*** Task input Section Begins ***
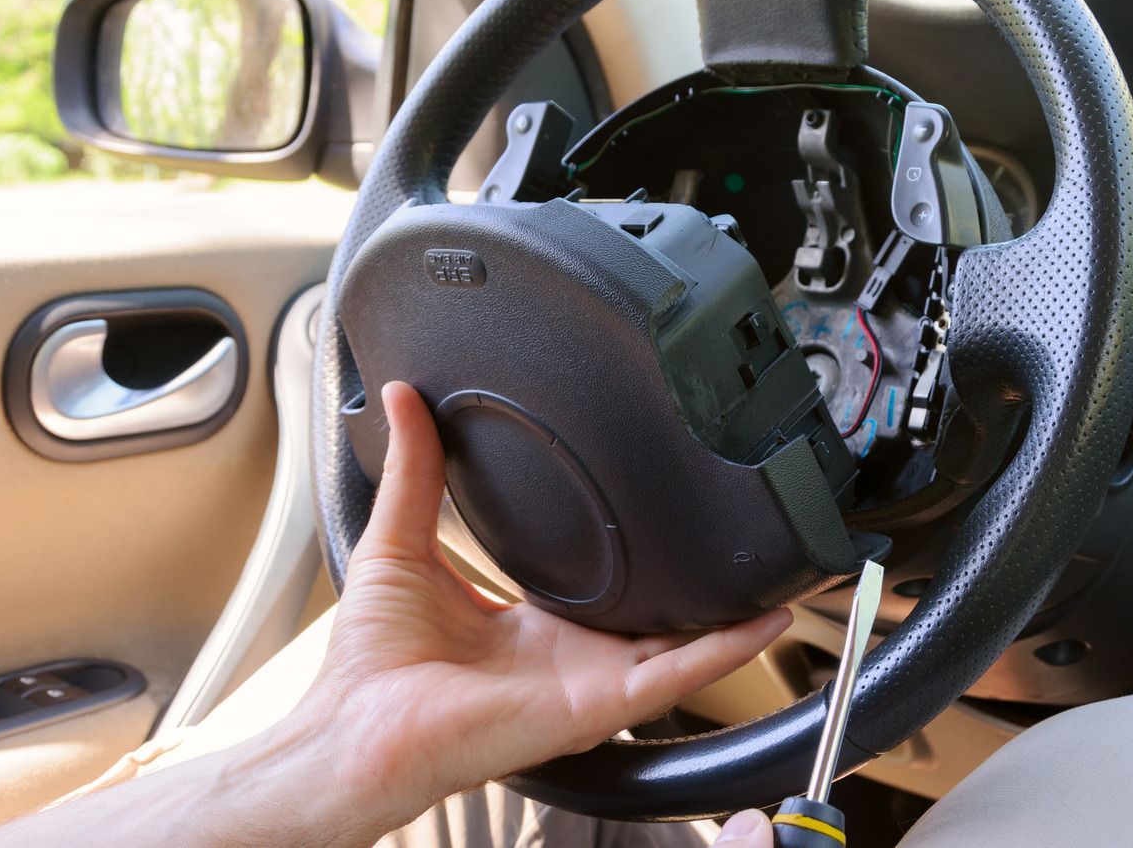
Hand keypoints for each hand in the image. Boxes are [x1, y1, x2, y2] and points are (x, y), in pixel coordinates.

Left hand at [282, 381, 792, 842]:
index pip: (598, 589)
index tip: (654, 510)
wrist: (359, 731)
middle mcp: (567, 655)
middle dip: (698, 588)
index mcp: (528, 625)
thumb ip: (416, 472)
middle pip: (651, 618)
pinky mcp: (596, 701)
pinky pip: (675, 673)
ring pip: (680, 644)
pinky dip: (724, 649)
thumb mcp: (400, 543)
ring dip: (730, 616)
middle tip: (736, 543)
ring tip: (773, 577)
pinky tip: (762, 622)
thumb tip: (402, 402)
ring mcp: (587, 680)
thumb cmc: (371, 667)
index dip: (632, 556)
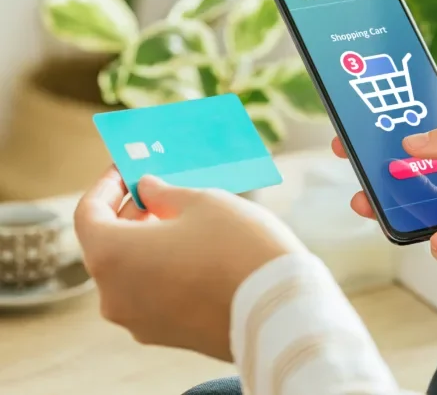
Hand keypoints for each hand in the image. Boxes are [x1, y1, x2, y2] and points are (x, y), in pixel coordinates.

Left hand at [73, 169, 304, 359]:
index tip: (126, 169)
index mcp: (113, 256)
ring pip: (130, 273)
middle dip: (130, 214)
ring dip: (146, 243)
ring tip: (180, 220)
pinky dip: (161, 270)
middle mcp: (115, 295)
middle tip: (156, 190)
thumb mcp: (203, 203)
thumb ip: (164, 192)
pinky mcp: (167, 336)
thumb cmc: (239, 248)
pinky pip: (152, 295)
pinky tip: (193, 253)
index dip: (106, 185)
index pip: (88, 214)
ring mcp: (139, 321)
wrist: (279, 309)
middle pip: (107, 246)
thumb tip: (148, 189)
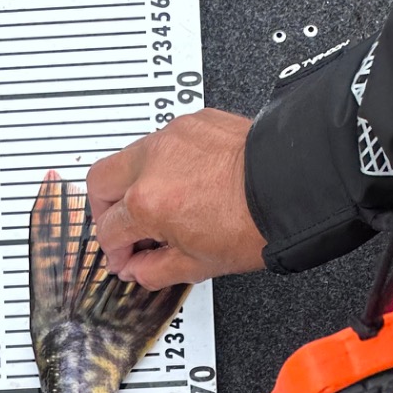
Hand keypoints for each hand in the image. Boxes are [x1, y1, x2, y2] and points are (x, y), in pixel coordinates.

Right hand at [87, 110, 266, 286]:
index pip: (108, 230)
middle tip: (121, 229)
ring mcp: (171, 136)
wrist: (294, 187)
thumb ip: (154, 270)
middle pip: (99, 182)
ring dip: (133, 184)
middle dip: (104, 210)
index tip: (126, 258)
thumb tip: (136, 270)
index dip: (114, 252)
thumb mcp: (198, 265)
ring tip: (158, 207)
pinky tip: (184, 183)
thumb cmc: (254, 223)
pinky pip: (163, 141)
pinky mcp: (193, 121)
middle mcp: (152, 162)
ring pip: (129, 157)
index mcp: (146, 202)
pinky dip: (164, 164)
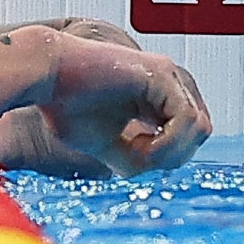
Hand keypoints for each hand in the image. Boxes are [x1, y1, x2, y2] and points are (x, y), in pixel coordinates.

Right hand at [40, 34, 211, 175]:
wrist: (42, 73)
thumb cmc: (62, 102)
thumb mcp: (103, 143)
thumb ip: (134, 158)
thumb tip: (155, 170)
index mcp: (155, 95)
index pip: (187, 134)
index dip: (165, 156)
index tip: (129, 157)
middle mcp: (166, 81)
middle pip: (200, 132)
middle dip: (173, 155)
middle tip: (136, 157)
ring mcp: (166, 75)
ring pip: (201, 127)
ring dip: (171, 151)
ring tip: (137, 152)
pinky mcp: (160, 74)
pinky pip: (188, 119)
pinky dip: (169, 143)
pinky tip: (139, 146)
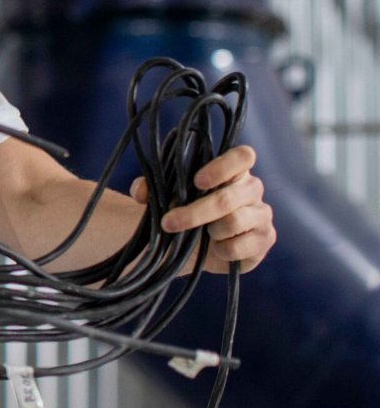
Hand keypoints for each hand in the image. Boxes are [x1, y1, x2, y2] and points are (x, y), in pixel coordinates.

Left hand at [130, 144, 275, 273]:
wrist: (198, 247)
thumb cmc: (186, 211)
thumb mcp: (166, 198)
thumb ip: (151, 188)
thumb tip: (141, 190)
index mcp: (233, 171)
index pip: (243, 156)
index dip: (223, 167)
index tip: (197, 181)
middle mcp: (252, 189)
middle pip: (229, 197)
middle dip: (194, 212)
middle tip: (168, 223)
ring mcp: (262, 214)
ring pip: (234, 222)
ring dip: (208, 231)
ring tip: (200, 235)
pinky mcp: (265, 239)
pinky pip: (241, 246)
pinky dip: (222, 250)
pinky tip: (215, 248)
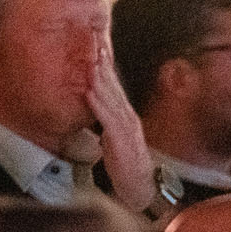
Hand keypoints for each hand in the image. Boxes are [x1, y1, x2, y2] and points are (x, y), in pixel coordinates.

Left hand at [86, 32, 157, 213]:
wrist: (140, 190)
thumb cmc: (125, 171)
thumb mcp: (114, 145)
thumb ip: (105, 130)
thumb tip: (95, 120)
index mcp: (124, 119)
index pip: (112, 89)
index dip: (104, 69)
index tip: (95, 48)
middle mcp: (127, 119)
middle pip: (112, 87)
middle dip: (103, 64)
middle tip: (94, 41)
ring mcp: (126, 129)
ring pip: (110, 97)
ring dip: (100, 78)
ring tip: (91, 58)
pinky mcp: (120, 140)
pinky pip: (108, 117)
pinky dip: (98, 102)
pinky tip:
*** Task input Section Ends ***
Task brief: Check every line of the data, and copy the ones that contain "Left".

Solution to this task:
Left hand at [282, 381, 792, 842]:
Left hand at [73, 169, 304, 359]:
Left hand at [130, 144, 275, 273]:
Left hand at [86, 32, 157, 213]:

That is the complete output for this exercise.